The COVID-19 pandemic shone a light on Canada’s economic vulnerabilities during a crisis.

Shortages of personal protection equipment (PPE), especially for vulnerable workers, demonstrated Canada’s foolhardy over-reliance on foreign sourcing of strategic goods. Car factories, lacking sufficient supplies of needed computer chips (manufactured mainly in Asia), shut down assembly operations, issuing extended layoff notices and stalling the auto sector’s anticipated rebound. Persistent shortages in inputs like fuel, plastics, food ingredients and building materials continue to stifle economic recovery.

Despite decades of union-led campaigns on the dangers of unrestricted trade, excessive offshoring, declines in production capacity and risky Just-in-Time inventory strategies, governments failed to listen. Corporations proceeded to leverage trade rules to consolidate their operations and globalize supply chains to cut costs and grow profits. This unrestricted approach to trade left workers and local economies vulnerable and worse off.

Trade rules actually prevent Canada from using some effective recovery tools, even as calls for government to “buy local” and rebalance trade are increasing. The Canada-European Union comprehensive trade pact is one of example where trade rules limit government’s ability to buy local products and services, and create jobs.

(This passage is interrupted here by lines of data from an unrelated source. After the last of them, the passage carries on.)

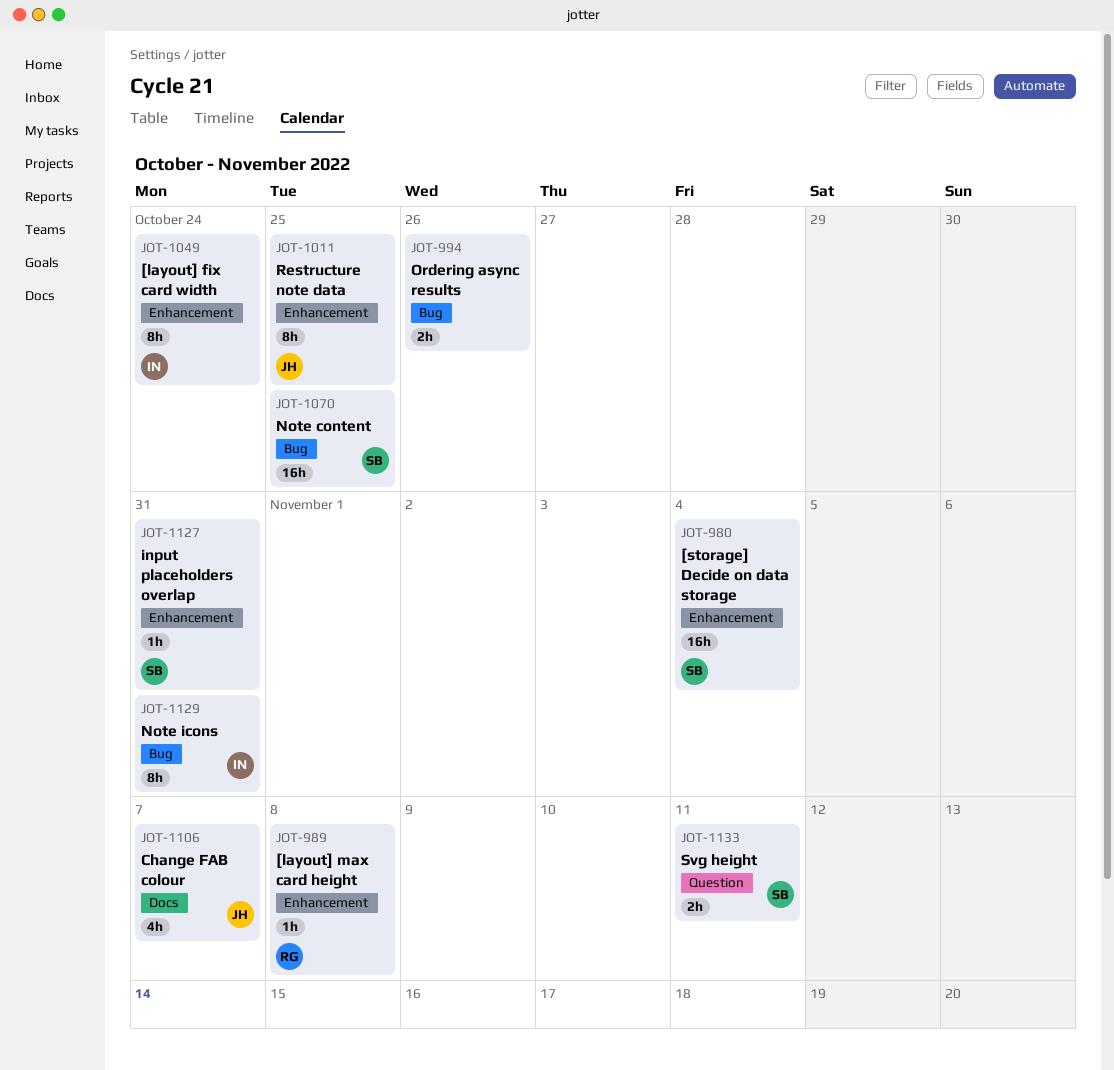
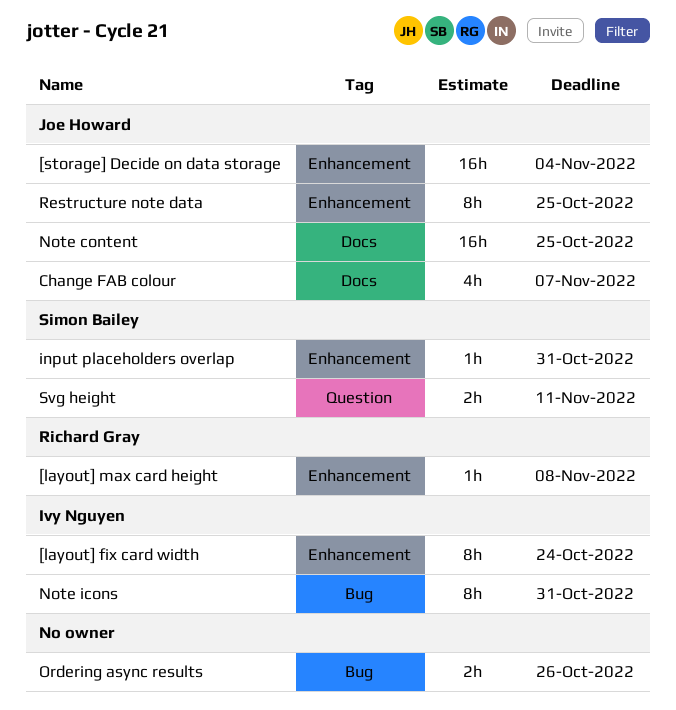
[storage] Decide on data storage, owner: Simon Bailey -> Joe Howard
Note content, owner: Simon Bailey -> Joe Howard
Note content, label: Bug -> Docs

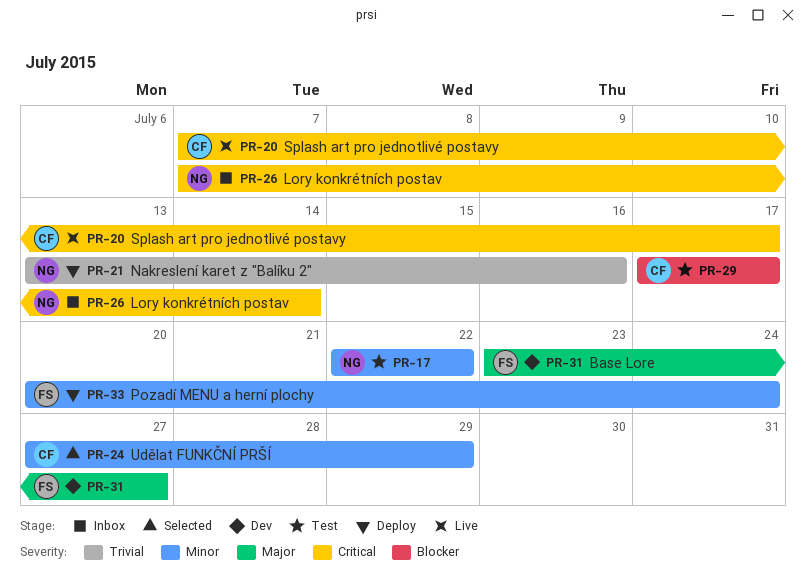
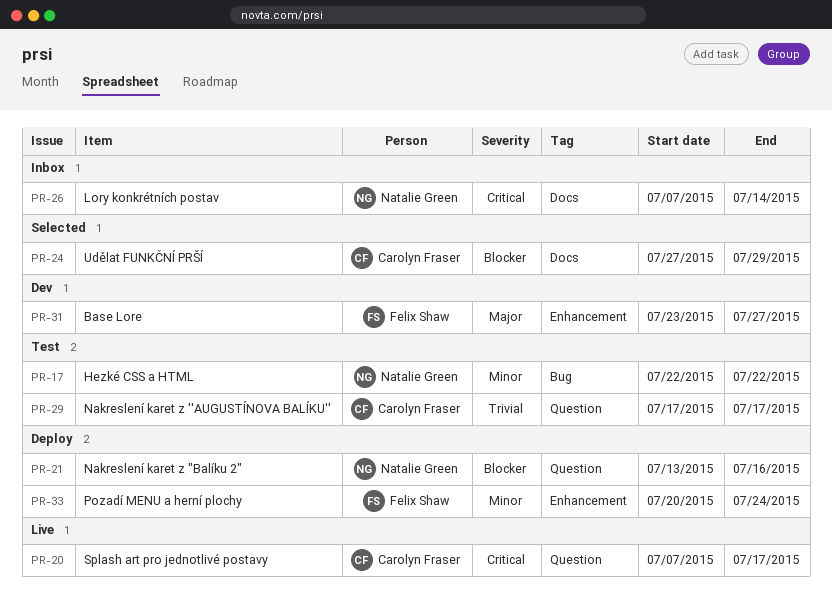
PR-21, priority: Trivial -> Blocker
PR-24, priority: Minor -> Blocker
PR-29, priority: Blocker -> Trivial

Corporate interests are so deeply woven in international trade law that they have become a contributing barrier to COVID vaccine access. The World Trade Organization has so far failed to meet demands to waive intellectual property rights held by patent holders, to bolster production of vaccines and medical equipment in least development regions of the world. Slow-moving negotiations continue to delay progress to bring vaccines to those most vulnerable and further reduce the spread of variants. Sadly, vaccines have been delivered to just 1% of people in low-income countries. Canada, which notoriously failed to support the calls to waive intellectual property rights, also continues to under-contribute official development assistance funds to meeting the U.N.s 2030 Social Development Goals (SDGs), and must do more to help.

Despite these barriers, with political will and worker’s actions, trade rules can change for the better. NAFTA’s re-negotiation resulted in the removal of controversial investor protections that made it easy for corporations to sue governments over laws and regulations that hurt their profits (often referred to as Chapter 11 rights, or Investor-State Dispute Settlement provisions). The new NAFTA, or Canada-U.S.-Mexico Agreement (CUSMA), also includes groundbreaking provisions to improve workers’ rights, and advance free collective bargaining in Mexico. Canada has helped normalize dialogue around an inclusive and progressive global trade policy.

Unfortunately, Canada also falls back into old habits. Government is advancing discussions with Mercosur nations (Brazil, Argentina, Paraguay and Uruguay) toward a new free trade treaty, and old-NAFTA-style investor rights, which cost workers in Canada and globally, are on the table. Canada also announced its pursuit of trade talks with Indonesia, despite recent and egregious government efforts to repress labour rights. A new bilateral agreement with the United Kingdom also appears on the horizon that may contain all the same pitfalls in the Canada-EU deal, including unenforceable labour and environment provisions.